Possessing overwhelming superiority in numbers and decades-long preparation, the PLAN would quickly overrun the Taiwanese Navy and likely most allied naval vessels in the area. While a myriad of actions would be taking place to assure China would not immediately lose possession of Taiwan (following occupation), elsewhere in the Pacific, on the Taiwanese mainland, the PLANMC could quickly be deployed to a number of landing points on the island’s coast. Overwhelming whatever defenses may exist and establishing safe landing points, PLANMC marines could make way for larger forces of PLA soldiers to overtake the Taiwan’s interior. Intense fighting would take place in the cities between PLA/PLANMC troops and the Taiwanese Army; in Taipei in particular, with coinciding PLA/PLANMC troops pushing south from the beachheads, smaller teams of commandos could potentially cross the Tamsui River to reach the heart of the city and flank or otherwise sabotage the city’s defenses. Characteristics of amphibiously invading a city, as seen historically in Operation Peace for Galilee’s battle for Tyre, also may be seen here. Inevitably, by sheer force of numbers, the Taiwanese Army (or whatever remains of it) would have to retreat into the mountains and wage a campaign of extended guerrilla warfare.
Meanwhile, the U.S. Marine Corps, presumably having already carried out a complex series of island-hopping campaigns in approaching Taiwan and other strategic targets, will have to carry out high-stakes amphibious landings comparable to the Battle of Iwo Jima, but on a larger scale against entrenched PLA forces. Even assuming the conflict has remained conventional, at this point in the battle, it is likely that much of the Marine Corps vital satellite and communications infrastructure will have been compromised or obliterated by the near-peer or peer technological capabilities of the PLA or the PLA-Strategic Support Force. For the most part, Marines taking part in this battle for Taipei would have to rely on their training, basic equipment, and wits to outmaneuver and outgun the occupying PLA forces in the city. More can be hypothesized but, in summary, such a battle would be high-stakes, high-tempo, incredibly complex, and yet essentially primitive. Such a case makes it clear why good-quality and frequent training for dense urban operations must be carried out by the Marine Corps, given that the abilities and confidence of individual Marines would likely be the deciding factor in victory or failure.

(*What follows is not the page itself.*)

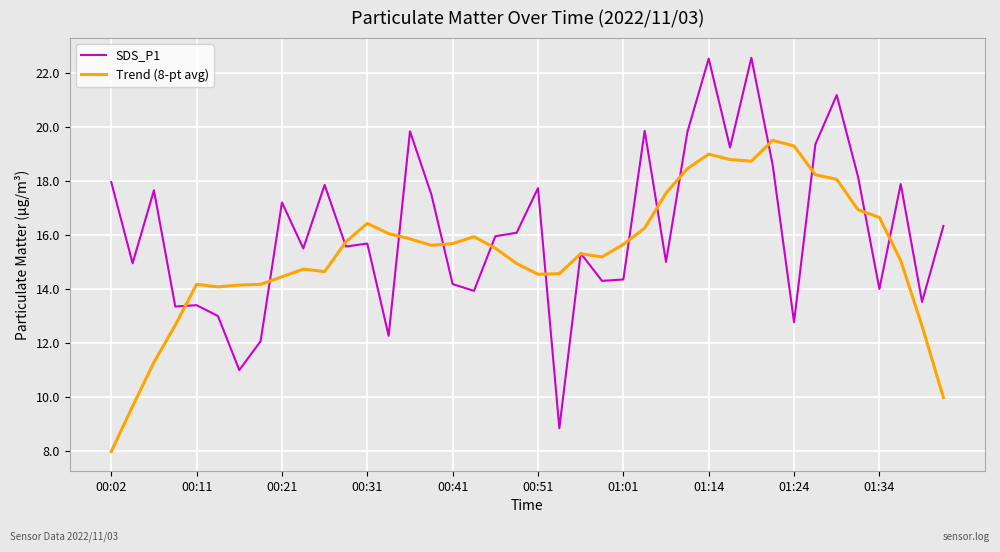

What is the minimum value for Trend (8-pt avg)?

8.0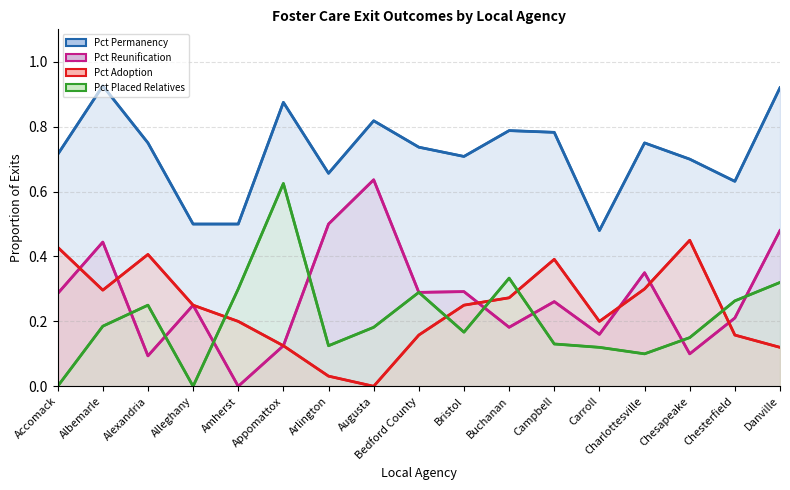

What is the approximate value of Pct Reunification at Bedford County?

0.3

The Pacific region poses several threats beyond direct confrontation with China. For instance, the Korean Peninsula may become a hot spot for intense urban conflict should the North Korean regime make moves to retake the South, or itself collapse. While Pyongyang undoubtedly would come under fire in either scenario, the far larger Seoul—which sits only about 30 miles from the Korean demilitarized zone—could present a challenge in both humanitarian and combat operations unseen in history should it come under assault. Beyond the Pacific may just as well come under contest, perhaps outside the scope of conventional warfighting and more comparable to the apparent current norm of a conventional force and an insurgent force fighting for dominance over a city. As is clear, then, operations in contemporary urban terrain may be highly variable in form and situation. Nevertheless, the Marine Corps, as both the “tip of the spear” and the United States’ amphibious force, must be prepared to carry out operations in such a scenario, should—or when—the time arrives.